Speed skaters disappointed
Norway’s main hope for a medal in the men’s 1500 metre skate lay with Håvard Bøkko, but the best the 27-year-old could manage was sixth place. He was paired against Canada’s Denny Morrison, who eventually took the bronze medal. In the last heat of the competition, Dutchman Koen Verweij matched the time laid down by Poland’s Zbigniew Brodka. In a nail-biting review, a mere .003 seconds separated gold and silver, with Brodka emerging triumphant.

“I’m disappointed,” Bøkko told newspaper VG after the event. “I had hoped I could hold onto the medal when I crossed the finish line. I have spent four years on this, so it’s dull.” He told reporters it was the heaviest moment of his career. “I’m allowed to be depressed tonight.
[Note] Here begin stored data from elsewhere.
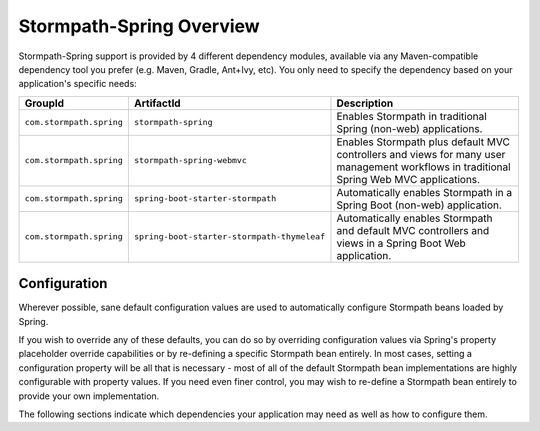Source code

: .. _overview:

Stormpath-Spring Overview
=========================

Stormpath-Spring support is provided by 4 different dependency modules, available via any Maven-compatible dependency tool you prefer (e.g. Maven, Gradle, Ant+Ivy, etc).  You only need to specify the dependency based on your application's specific needs:

======================== =========================================== ========================================================================================================
GroupId                  ArtifactId                                  Description
======================== =========================================== ========================================================================================================
``com.stormpath.spring`` ``stormpath-spring``                        Enables Stormpath in traditional Spring (non-web) applications.
``com.stormpath.spring`` ``stormpath-spring-webmvc``                 Enables Stormpath plus default MVC controllers and views for many user management workflows in traditional Spring Web MVC applications.
``com.stormpath.spring`` ``spring-boot-starter-stormpath``           Automatically enables Stormpath in a Spring Boot (non-web) application.
``com.stormpath.spring`` ``spring-boot-starter-stormpath-thymeleaf`` Automatically enables Stormpath and default MVC controllers and views in a Spring Boot Web application.
======================== =========================================== ========================================================================================================

Configuration
-------------

Wherever possible, sane default configuration values are used to automatically configure Stormpath beans loaded by Spring.

If you wish to override any of these defaults, you can do so by overriding configuration values via Spring's property placeholder override capabilities or by re-defining a specific Stormpath bean entirely.  In most cases, setting a configuration property will be all that is necessary - most of all of the default Stormpath bean implementations are highly configurable with property values.  If you need even finer control, you may wish to re-define a Stormpath bean entirely to provide your own implementation.

The following sections indicate which dependencies your application may need as well as how to configure them.



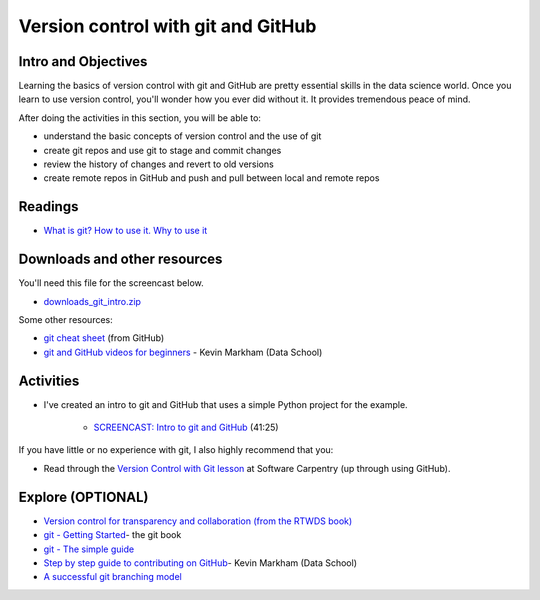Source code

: ***********************************
Version control with git and GitHub
***********************************


Intro and Objectives
====================

Learning the basics of version control with git and GitHub are pretty essential skills in the data science world. Once you learn to use version control, you'll wonder how you ever did without it. It provides tremendous peace of mind.

After doing the activities in this section, you will be able to:

* understand the basic concepts of version control and the use of git
* create git repos and use git to stage and commit changes
* review the history of changes and revert to old versions
* create remote repos in GitHub and push and pull between local and remote repos

   
Readings
========

* `What is git? How to use it. Why to use it <https://levelup.gitconnected.com/what-is-git-how-to-use-it-why-to-use-it-explained-in-depth-76a5066abaaa>`_

Downloads and other resources
=============================

You'll need this file for the screencast below.

* `downloads_git_intro.zip <https://drive.google.com/file/d/19fzuyU9TkFwb2E_ud5cadC5XFb-KNeky/view?usp=sharing>`_ 

Some other resources:

* `git cheat sheet <https://education.github.com/git-cheat-sheet-education.pdf>`_ (from GitHub)
* `git and GitHub videos for beginners <https://www.dataschool.io/git-and-github-videos-for-beginners/>`_ - Kevin Markham (Data School)



Activities
================================


* I've created an intro to git and GitHub that uses a simple Python project for the example. 

    - `SCREENCAST: Intro to git and GitHub <https://youtu.be/yoOEbYKo5yM>`_ (41:25)
    
If you have little or no experience with git, I also highly recommend that you:

* Read through the `Version Control with Git lesson <https://swcarpentry.github.io/git-novice/>`_ at Software Carpentry (up through using GitHub).



Explore (OPTIONAL)
==================

* `Version control for transparency and collaboration (from the RTWDS book) <https://ubc-dsci.github.io/reproducible-and-trustworthy-workflows-for-data-science/materials/lectures/02-version-control-1.html>`_
* `git - Getting Started <https://git-scm.com/book/en/v1/Getting-Started>`_- the git book
* `git - The simple guide <http://rogerdudler.github.io/git-guide/>`_
* `Step by step guide to contributing on GitHub <https://www.dataschool.io/how-to-contribute-on-github/>`_- Kevin Markham (Data School)
* `A successful git branching model <https://nvie.com/posts/a-successful-git-branching-model/>`_
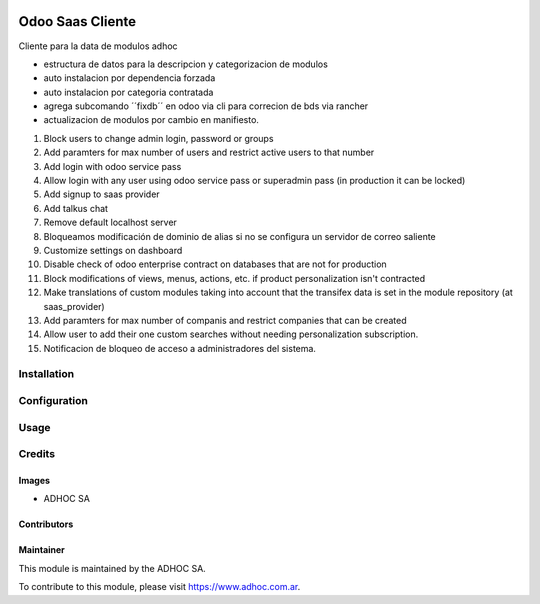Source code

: .. |company| replace:: ADHOC SA

.. |company_logo| image:: https://raw.githubusercontent.com/ingadhoc/maintainer-tools/master/resources/adhoc-logo.png
   :alt: ADHOC SA
   :target: https://www.adhoc.com.ar

.. |icon| image:: https://raw.githubusercontent.com/ingadhoc/maintainer-tools/master/resources/adhoc-icon.png

.. image:: https://img.shields.io/badge/license-AGPL--3-blue.png
   :target: https://www.gnu.org/licenses/agpl
   :alt: License: AGPL-3

=================
Odoo Saas Cliente
=================

Cliente para la data de modulos adhoc

- estructura de datos para la descripcion y categorizacion de modulos
- auto instalacion por dependencia forzada
- auto instalacion por categoria contratada
- agrega subcomando ´´fixdb´´ en odoo via cli para correcion de bds via rancher
- actualizacion de modulos por cambio en manifiesto.

#. Block users to change admin login, password or groups
#. Add paramters for max number of users and restrict active users to that number
#. Add login with odoo service pass
#. Allow login with any user using odoo service pass or superadmin pass (in production it can be locked)
#. Add signup to saas provider
#. Add talkus chat
#. Remove default localhost server
#. Bloqueamos modificación de dominio de alias si no se configura un servidor de correo saliente
#. Customize settings on dashboard
#. Disable check of odoo enterprise contract on databases that are not for production
#. Block modifications of views, menus, actions, etc. if product personalization isn't contracted
#. Make translations of custom modules taking into account that the transifex
   data is set in the module repository (at saas_provider)
#. Add paramters for max number of companis and restrict companies that can be
   created
#. Allow user to add their one custom searches without needing personalization subscription.
#. Notificacion de bloqueo de acceso a administradores del sistema.

Installation
============

Configuration
=============

Usage
=====

.. image:: https://odoo-community.org/website/image/ir.attachment/5784_f2813bd/datas
   :alt: Try me on Runbot
   :target: http://runbot.adhoc.com.ar/

Credits
=======

Images
------

* |company| |icon|

Contributors
------------

Maintainer
----------

|company_logo|

This module is maintained by the |company|.

To contribute to this module, please visit https://www.adhoc.com.ar.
Tomorrow I’ll begin to think about the team pursuit.”

Sverre Lunde Pedersen finished two places behind Bøkko, Håvard Lorentzen cam 16th, and Simen Speieler Nilesen took 36th position.

Ski jumping fell flat
Anders Fannemel offered Norway a sliver of hope when he soared into first place in the final round of the men’s large hill individual ski jump on Saturday night. The next few jumpers failed to measure up, but Fannemel eventually finished fifth behind Poland’s Kamil Stoch, 41-year-old Japanese veteran Noriaki Kasai, Peter Prevc from Slovenia, and German Severin Freund.

Anders Bardal placed 16th and Rune Velta 24th, while Anders Jacobsen failed to make the cut to reach the final round and finished in 38th place. Bardal was Norway’s favourite going into the competition, but was among the first to jump in difficult conditions. “He got way too poor conditions,” said NRK’s jumping commentator Arne Scheie. “The judges should have stopped the event.”

NRK’s jumping expert Espen Bredesen said Bardal was unlucky, but disagreed that the competition should’ve been halted. “When the conditions are within the limit the judges have set, you must go,” he explained.

After two days with no podium finishes, Norway’s medal count remained at 13 on Saturday night: four gold, three silver and six bronze. Norway sat in seventh place in the medal standings, behind Germany, Switzerland, Russia, Canada, the Netherlands and the United States. Norway also lost its status as the country with the most medals, overtaken by Russia with 15, and the US and the Netherlands with 14.